The MNREAD acuity chart or Minnesota low vision reading chart is a text based chart used to measure near visual acuity in people with normal or low vision. It can also be used to measure maximum reading speed, critical print size and the reading accessibility index of a person. Digital and printed types of charts are available.

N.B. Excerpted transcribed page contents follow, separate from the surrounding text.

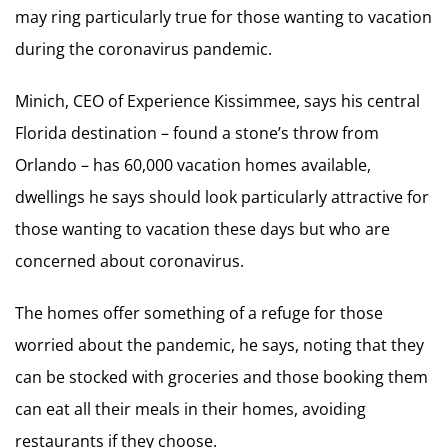
may ring particularly true for those wanting to vacation
during the coronavirus pandemic.
Minich, CEO of Experience Kissimmee, says his central
Florida destination – found a stone’s throw from
Orlando – has 60,000 vacation homes available,
dwellings he says should look particularly attractive for
those wanting to vacation these days but who are
concerned about coronavirus.
The homes offer something of a refuge for those
worried about the pandemic, he says, noting that they
can be stocked with groceries and those booking them
can eat all their meals in their homes, avoiding
restaurants if they choose.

The MNREAD chart consists of sentences with print size decreasing by 0.1 log unit steps, from 1.3 logMAR (Snellen equivalent 20/400 at 40 cm) to −0.5 logMAR (Snellen equivalent 20/6). Charts are available in many languages. It allows near visual acuity recording in logMAR notation, Snellen notation or M-units.

==Procedure==
Since the MNREAD charts use logarithmic pattern of letters, near visual acuity is usually measured at a distance of 40 cm from eyes. For low vision patients, chart can also be used at closer distances. After distance vision correction, near vision is measured with and without near vision correction.
==History==
Gordon Legge and colleagues introduced the computer based Minnesota low-vision reading test in the year 1989. In 1993, they introduced a simplified printed version of the test. The chart we use now is developed at the Minnesota Laboratory for Low-Vision Research, University of Minnesota, by Gordon Legge, Steve Mansfield, Andrew Luebker, and Kathryn Cunningham.